After obstructionist Republicans in the Texas House wrecked much of his conservative agenda during the 2017 special legislative session, Gov. Abbott vowed to hold legislators accountable in the primary. He followed through on that promise for a second time on Tuesday, endorsing conservative businessman Mayes Middleton in the Republican primary against incumbent State Rep. Wayne Faircloth (R–Dickinson).
“In the next legislative session, we have an opportunity to continue to pass reforms that make Texas even better,” said Abbott, in a video announcing the endorsement. “To do this, we need leaders who will work with me to advance a conservative agenda that will benefit every Texan in our great state.
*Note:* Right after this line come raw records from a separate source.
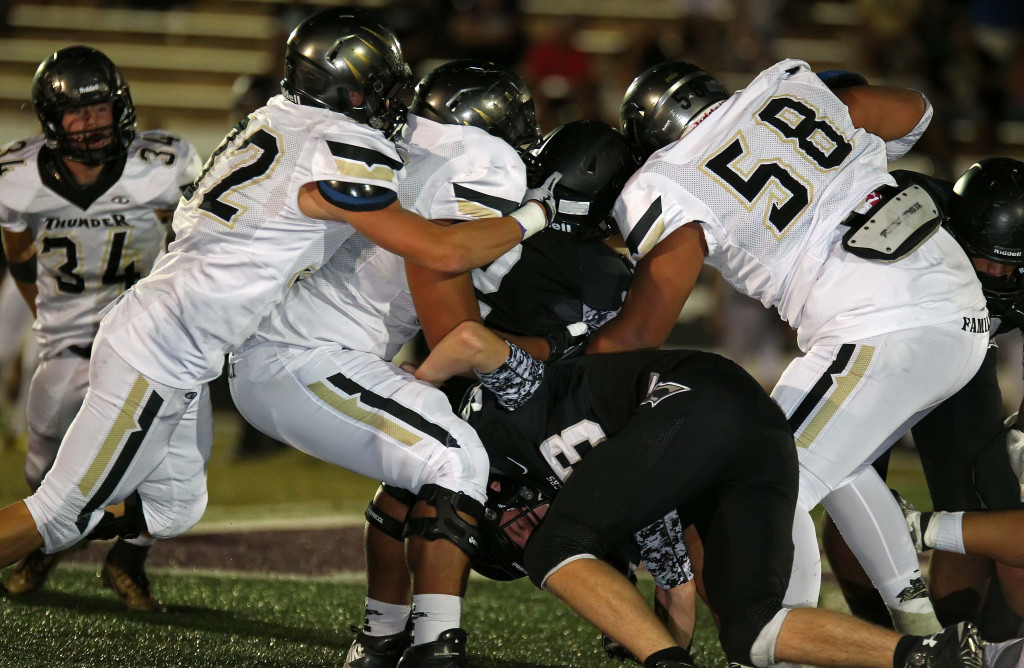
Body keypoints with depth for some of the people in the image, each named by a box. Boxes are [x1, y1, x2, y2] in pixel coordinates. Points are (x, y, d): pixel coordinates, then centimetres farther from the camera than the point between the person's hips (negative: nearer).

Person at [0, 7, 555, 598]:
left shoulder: (273, 122, 8)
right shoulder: (339, 156, -19)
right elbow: (443, 252, -19)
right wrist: (533, 216, -5)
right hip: (158, 359, -9)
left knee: (173, 509, 21)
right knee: (65, 513, -1)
That is why I am endorsing Mayes Middleton for state representative.”
Faircloth was first elected to represent House District 23, consisting of Chambers county and portions of Galveston County, in 2014. Despite running as a conservative, Faircloth has proven himself to be a fiscal liberal, earning a failing grade of 62 on the most recent Fiscal Responsibility Index.
Abbott’s endorsement should come with little surprise. After the special session, Faircloth accused Governor Abbott of selling high-profile appointments, claiming he heard Abbott used campaign donations “to make appointments to agencies, committees, bureaus.”
The governor’s endorsement is not the only advantage Middleton has in this race. Faircloth revealed his campaign’s financial desperation in the days following Hurricane Harvey after he whined to Austin lobbyists that his fundraising efforts had been “significantly affected” by the storm and that he needed the lobby to come to his political rescue.
Abbott’s support is one of many conservative endorsements Middleton has received in the past weeks. Recently, Middleton announced the support of Congressmen Mark Meadows and Jim Jordan, the current and former chairmen of the Congressional House Freedom Caucus. In a joint statement, the two conservative lawmakers said they expected Middleton to be a “fearless conservative leader in the Texas House.”
Abbott’s endorsement today against an incumbent Republican House member marks the second time this cycle the governor has supported a conservative challenger. He endorsed Susanna Dokupil against pro-abortion liberal Republican State Rep. Sarah Davis (West University Place) in November.